Tuples and Arrays

Tuples and arrays are the first “compound” types we have seen. All elements of an array have the same type, while tuples can accommodate different types. Both types have a size fixed at compile time.

Arrays[T; N][20, 30, 40], [0; 3]
Tuples(), (T,), (T1, T2), …(), ('x',), ('x', 1.2), …

Array assignment and access:

fn main() {
    let mut a: [i8; 10] = [42; 10];
    a[5] = 0;
    println!("a: {a:?}");

Tuple assignment and access:

fn main() {
    let t: (i8, bool) = (7, true);
    println!("t.0: {}", t.0);
    println!("t.1: {}", t.1);
This slide should take about 10 minutes.

Key points:


  • A value of the array type [T; N] holds N (a compile-time constant) elements of the same type T. Note that the length of the array is part of its type, which means that [u8; 3] and [u8; 4] are considered two different types. Slices, which have a size determined at runtime, are covered later.

  • Try accessing an out-of-bounds array element. Array accesses are checked at runtime. Rust can usually optimize these checks away, and they can be avoided using unsafe Rust.

  • We can use literals to assign values to arrays.

  • The println! macro asks for the debug implementation with the ? format parameter: {} gives the default output, {:?} gives the debug output. Types such as integers and strings implement the default output, but arrays only implement the debug output. This means that we must use debug output here.

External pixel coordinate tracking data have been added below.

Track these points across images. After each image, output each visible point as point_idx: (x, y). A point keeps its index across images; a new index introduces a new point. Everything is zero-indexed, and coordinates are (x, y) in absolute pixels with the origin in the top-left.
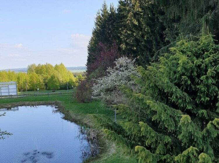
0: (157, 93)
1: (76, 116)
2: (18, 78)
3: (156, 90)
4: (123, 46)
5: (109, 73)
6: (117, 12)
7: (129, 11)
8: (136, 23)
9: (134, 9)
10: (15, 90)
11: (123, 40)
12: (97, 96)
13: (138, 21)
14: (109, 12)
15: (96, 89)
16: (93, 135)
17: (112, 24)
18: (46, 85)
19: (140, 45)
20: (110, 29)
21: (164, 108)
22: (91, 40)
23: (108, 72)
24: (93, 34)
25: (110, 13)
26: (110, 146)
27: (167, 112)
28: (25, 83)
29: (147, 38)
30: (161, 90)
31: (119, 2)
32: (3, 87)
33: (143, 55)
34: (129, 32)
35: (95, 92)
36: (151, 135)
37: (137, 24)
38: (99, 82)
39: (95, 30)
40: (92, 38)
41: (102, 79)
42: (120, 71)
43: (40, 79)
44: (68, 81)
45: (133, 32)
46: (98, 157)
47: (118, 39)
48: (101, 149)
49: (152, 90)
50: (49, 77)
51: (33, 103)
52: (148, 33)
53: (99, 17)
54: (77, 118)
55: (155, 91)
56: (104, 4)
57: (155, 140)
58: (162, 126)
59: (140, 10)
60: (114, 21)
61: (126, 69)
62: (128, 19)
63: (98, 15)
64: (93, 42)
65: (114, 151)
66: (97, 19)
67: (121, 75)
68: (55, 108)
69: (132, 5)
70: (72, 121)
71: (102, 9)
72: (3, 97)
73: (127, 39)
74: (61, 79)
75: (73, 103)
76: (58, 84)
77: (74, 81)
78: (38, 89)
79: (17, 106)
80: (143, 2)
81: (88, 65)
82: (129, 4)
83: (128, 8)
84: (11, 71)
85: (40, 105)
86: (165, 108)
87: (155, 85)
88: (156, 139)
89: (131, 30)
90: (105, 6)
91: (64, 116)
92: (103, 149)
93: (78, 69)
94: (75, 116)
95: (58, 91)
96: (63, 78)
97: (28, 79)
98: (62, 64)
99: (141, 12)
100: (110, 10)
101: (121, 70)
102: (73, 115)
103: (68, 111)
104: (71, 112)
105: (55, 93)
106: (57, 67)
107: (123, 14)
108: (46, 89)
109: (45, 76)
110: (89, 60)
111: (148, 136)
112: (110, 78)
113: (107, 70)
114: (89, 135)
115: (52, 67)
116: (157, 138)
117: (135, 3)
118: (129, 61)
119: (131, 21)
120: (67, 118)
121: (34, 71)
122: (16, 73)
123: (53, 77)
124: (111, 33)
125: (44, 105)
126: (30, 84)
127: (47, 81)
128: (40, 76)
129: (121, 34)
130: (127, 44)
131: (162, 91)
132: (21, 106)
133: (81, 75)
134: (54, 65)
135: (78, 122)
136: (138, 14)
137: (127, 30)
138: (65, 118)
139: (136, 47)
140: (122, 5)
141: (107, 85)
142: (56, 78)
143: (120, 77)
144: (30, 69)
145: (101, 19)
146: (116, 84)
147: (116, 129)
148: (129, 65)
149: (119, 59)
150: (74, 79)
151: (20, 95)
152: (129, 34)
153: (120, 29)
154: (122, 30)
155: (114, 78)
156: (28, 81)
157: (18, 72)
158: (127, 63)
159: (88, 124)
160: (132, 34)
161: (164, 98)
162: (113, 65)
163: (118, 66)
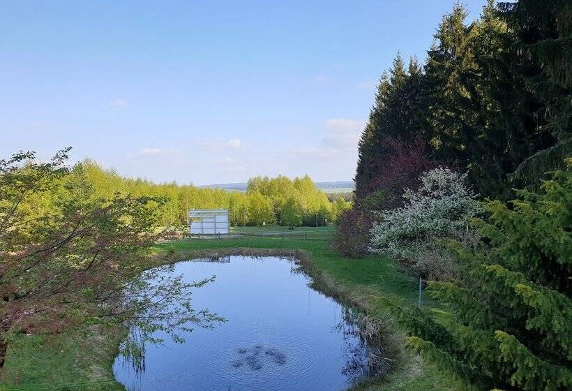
0: (536, 264)
1: (336, 284)
2: (231, 203)
3: (534, 257)
4: (436, 142)
5: (408, 201)
6: (424, 73)
7: (450, 70)
8: (467, 95)
9: (461, 66)
10: (226, 225)
11: (436, 129)
12: (380, 247)
13: (471, 89)
14: (406, 73)
15: (379, 234)
16: (371, 329)
17: (412, 98)
18: (278, 216)
19: (475, 141)
20: (407, 108)
21: (558, 302)
22: (367, 131)
23: (405, 199)
24: (372, 118)
25: (410, 75)
26: (409, 357)
27: (564, 311)
28: (241, 211)
29: (492, 125)
30: (549, 257)
31: (429, 53)
32: (206, 218)
33: (481, 162)
34: (448, 113)
35: (378, 239)
36: (525, 363)
37: (469, 97)
38: (386, 219)
39: (376, 111)
40: (369, 126)
41: (391, 214)
42: (434, 197)
43: (268, 203)
44: (318, 210)
45: (460, 113)
46: (383, 380)
47: (426, 129)
48: (390, 363)
49: (525, 256)
50: (284, 201)
51: (256, 250)
52: (493, 114)
53: (385, 84)
54: (338, 290)
55: (531, 258)
56: (397, 59)
57: (534, 376)
58: (550, 344)
59: (475, 66)
60: (418, 92)
61: (445, 195)
62: (449, 88)
63: (383, 81)
64: (371, 135)
65: (420, 371)
66: (381, 88)
67: (436, 207)
68: (296, 263)
69: (458, 58)
70: (328, 295)
71: (393, 69)
72: (205, 237)
73: (444, 129)
74: (305, 207)
75: (328, 255)
76: (299, 216)
77: (330, 210)
78: (264, 224)
79: (229, 255)
80: (483, 50)
81: (358, 179)
82: (450, 56)
83: (447, 65)
84: (220, 189)
85: (269, 255)
86: (561, 301)
87: (532, 244)
88: (536, 374)
89: (453, 110)
90: (398, 62)
91: (312, 282)
92: (393, 364)
93: (337, 187)
94: (334, 284)
95: (299, 228)
96: (309, 204)
97: (248, 205)
98: (306, 178)
99: (478, 72)
100: (408, 70)
101: (436, 195)
102: (330, 283)
103: (320, 273)
104: (325, 274)
105: (293, 232)
106: (297, 184)
107: (437, 77)
108: (278, 224)
109: (277, 198)
110: (361, 170)
111: (517, 364)
112: (409, 212)
113: (404, 196)
114: (364, 328)
115: (289, 182)
116: (540, 372)
117: (464, 54)
118: (453, 176)
119: (454, 89)
120: (318, 286)
121: (258, 189)
122: (227, 191)
123: (291, 202)
124: (410, 114)
125: (274, 255)
126: (250, 214)
127: (279, 208)
128: (269, 199)
129: (432, 117)
130: (445, 138)
131: (551, 259)
132: (235, 254)
133: (343, 199)
134: (292, 179)
135: (341, 298)
136: (472, 76)
137: (445, 108)
138: (315, 287)
139: (466, 144)
140: (434, 59)
141: (404, 226)
142: (296, 204)
143: (432, 211)
144: (251, 186)
145: (389, 88)
146: (423, 225)
147: (433, 333)
148: (452, 185)
149: (431, 172)
150: (329, 206)
151: (234, 234)
152: (450, 117)
153: (430, 108)
154: (435, 110)
155: (418, 213)
156: (247, 208)
157: (231, 191)
158: (448, 181)
159: (360, 303)
160: (457, 117)
161: (554, 276)
162: (416, 185)
163: (428, 187)
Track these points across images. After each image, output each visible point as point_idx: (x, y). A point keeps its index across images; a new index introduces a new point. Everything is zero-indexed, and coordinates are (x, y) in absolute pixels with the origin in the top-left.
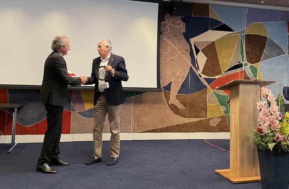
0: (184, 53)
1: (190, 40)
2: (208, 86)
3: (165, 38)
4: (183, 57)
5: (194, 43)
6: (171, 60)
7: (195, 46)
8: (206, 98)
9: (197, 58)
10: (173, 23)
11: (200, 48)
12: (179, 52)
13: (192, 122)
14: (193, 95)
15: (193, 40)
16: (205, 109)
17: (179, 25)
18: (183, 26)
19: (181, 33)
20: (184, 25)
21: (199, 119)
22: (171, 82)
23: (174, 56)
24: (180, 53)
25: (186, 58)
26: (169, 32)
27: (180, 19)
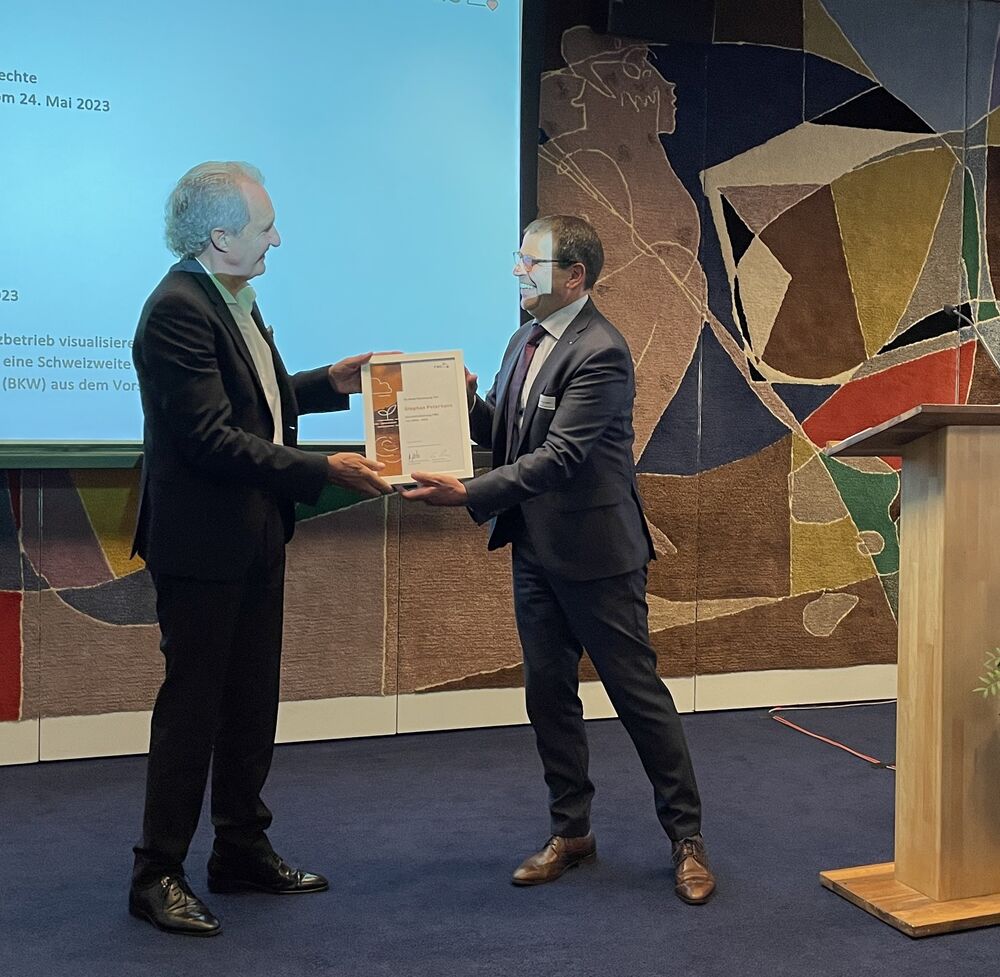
0: (669, 248)
1: (701, 178)
2: (797, 429)
3: (567, 161)
4: (666, 273)
5: (722, 196)
7: (728, 210)
8: (787, 492)
9: (736, 280)
10: (611, 78)
11: (756, 225)
12: (643, 247)
13: (712, 621)
14: (717, 478)
15: (717, 180)
16: (781, 550)
17: (641, 88)
18: (666, 100)
19: (650, 138)
20: (668, 91)
21: (747, 604)
23: (615, 266)
24: (648, 251)
25: (678, 276)
26: (585, 128)
27: (645, 58)
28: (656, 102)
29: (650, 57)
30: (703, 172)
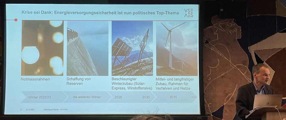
0: (240, 66)
3: (213, 47)
4: (240, 72)
5: (254, 53)
6: (222, 77)
7: (256, 56)
10: (224, 26)
11: (264, 59)
12: (233, 66)
15: (253, 49)
17: (232, 28)
18: (238, 31)
19: (235, 40)
20: (239, 28)
22: (224, 106)
23: (226, 71)
24: (235, 67)
25: (244, 73)
26: (218, 39)
27: (233, 21)
28: (236, 31)
29: (234, 21)
30: (249, 47)
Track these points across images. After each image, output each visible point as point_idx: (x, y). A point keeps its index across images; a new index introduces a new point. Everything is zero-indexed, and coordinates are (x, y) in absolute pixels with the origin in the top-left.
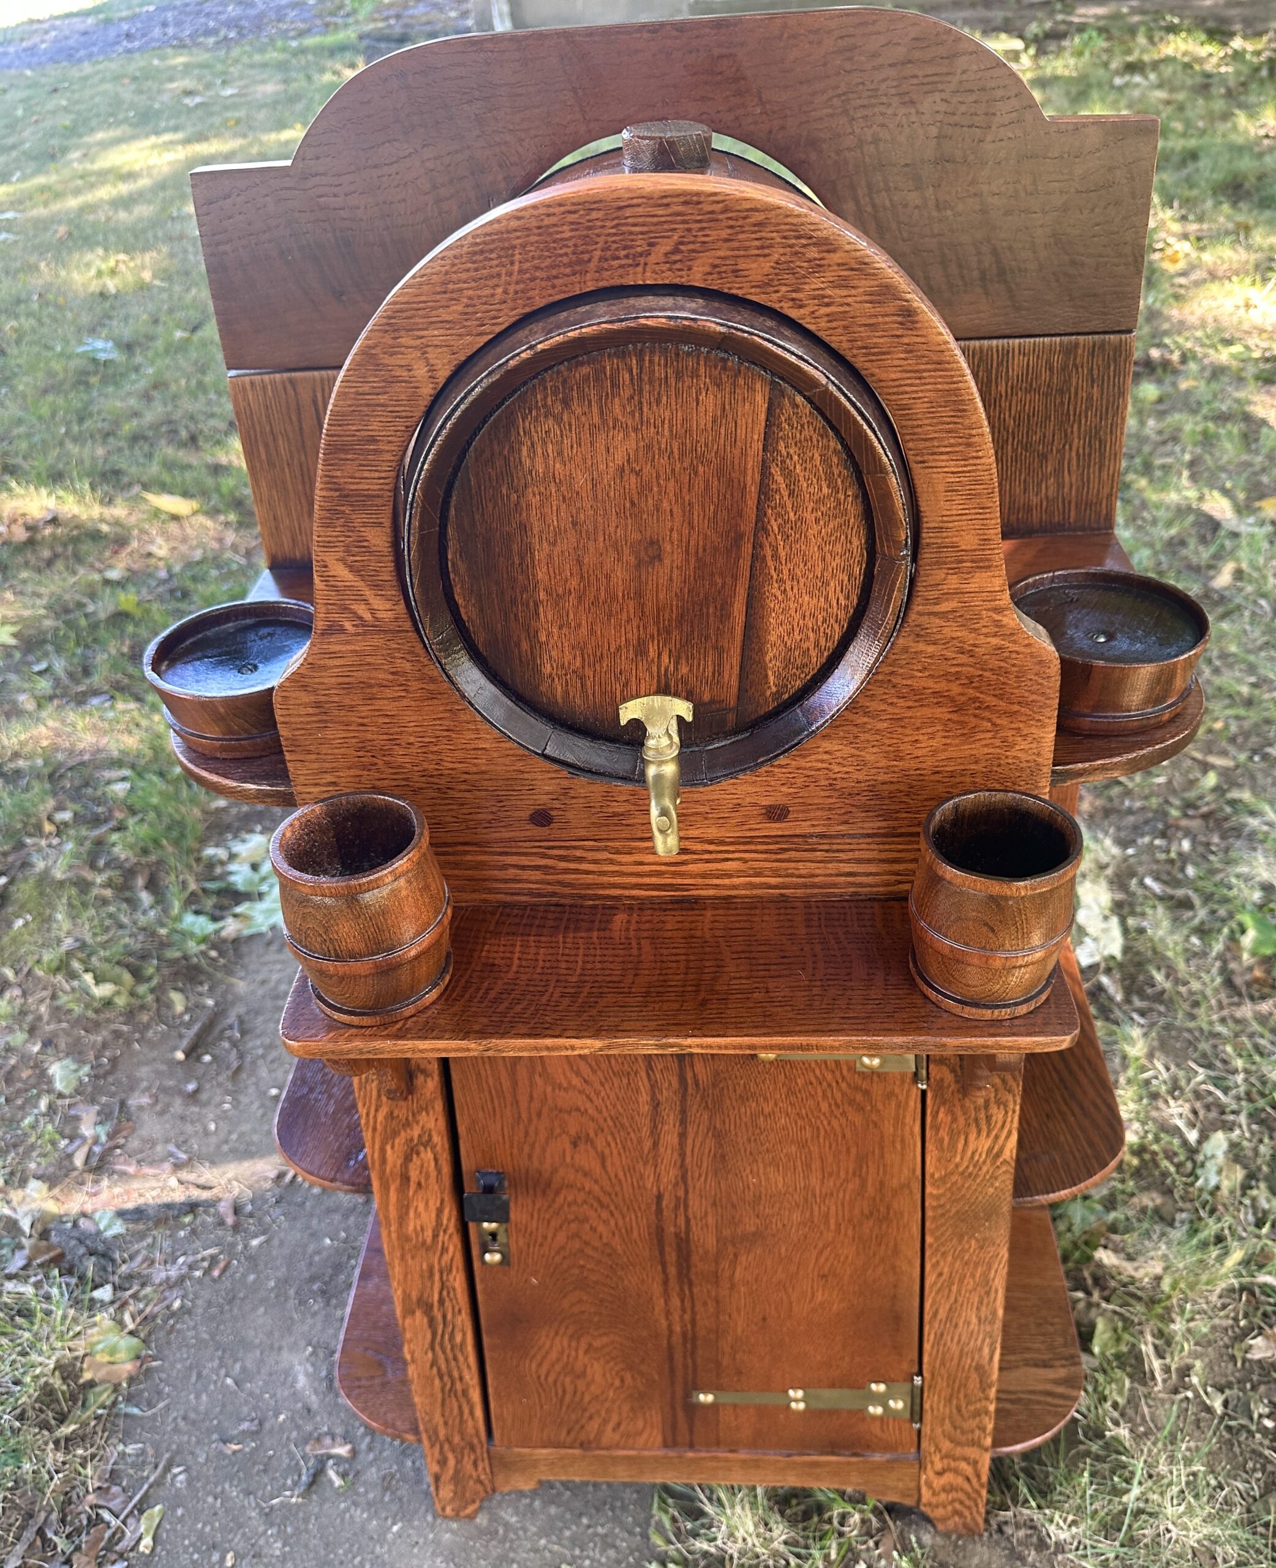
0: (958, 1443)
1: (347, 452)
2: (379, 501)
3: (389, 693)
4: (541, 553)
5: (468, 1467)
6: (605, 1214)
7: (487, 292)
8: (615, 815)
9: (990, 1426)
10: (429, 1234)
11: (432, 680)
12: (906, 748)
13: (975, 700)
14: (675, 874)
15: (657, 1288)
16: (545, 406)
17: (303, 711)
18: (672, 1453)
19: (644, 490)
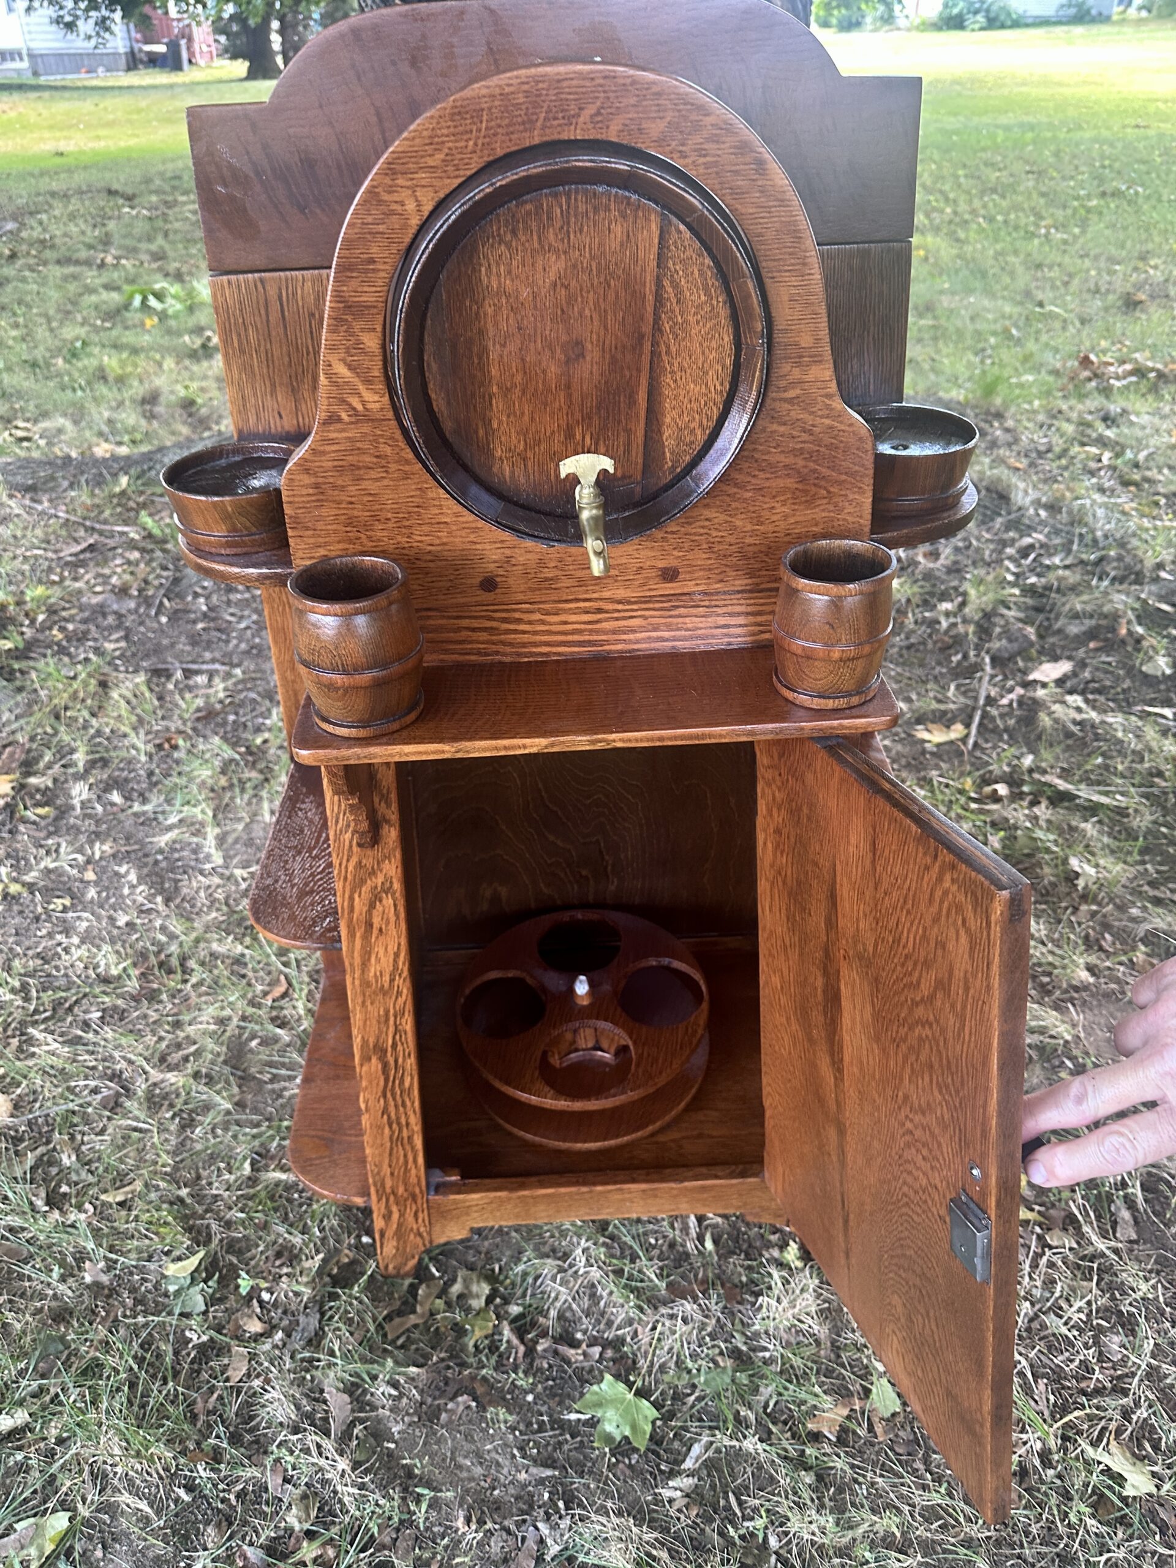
1: (352, 271)
2: (375, 311)
3: (373, 474)
4: (494, 351)
5: (410, 1219)
7: (463, 144)
8: (546, 579)
10: (387, 978)
11: (407, 462)
12: (766, 514)
13: (814, 471)
14: (591, 631)
16: (499, 235)
17: (305, 492)
19: (571, 300)
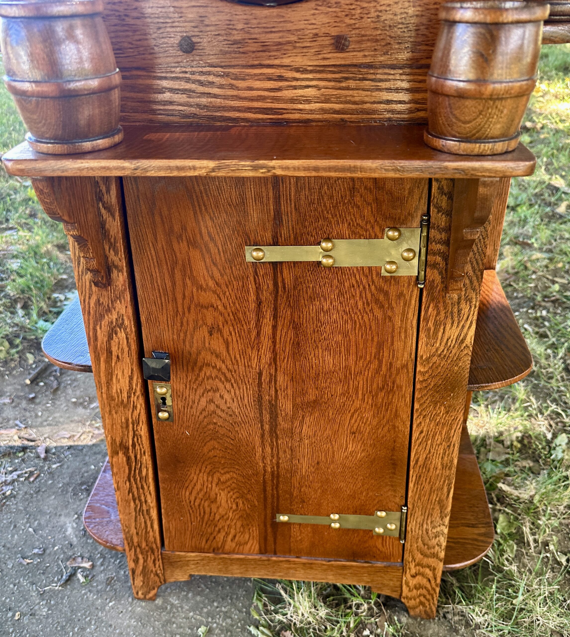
0: (425, 555)
5: (151, 564)
6: (228, 386)
9: (444, 544)
10: (125, 395)
15: (257, 440)
18: (264, 558)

  • Adding #, eg {a:#?}, invokes a “pretty printing” format, which can be easier to read.


  • Like arrays, tuples have a fixed length.

  • Tuples group together values of different types into a compound type.

  • Fields of a tuple can be accessed by the period and the index of the value, e.g. t.0, t.1.

  • The empty tuple () is also known as the “unit type”. It is both a type, and the only valid value of that type — that is to say both the type and its value are expressed as (). It is used to indicate, for example, that a function or expression has no return value, as we’ll see in a future slide.

    • You can think of it as void that can be familiar to you from other programming languages.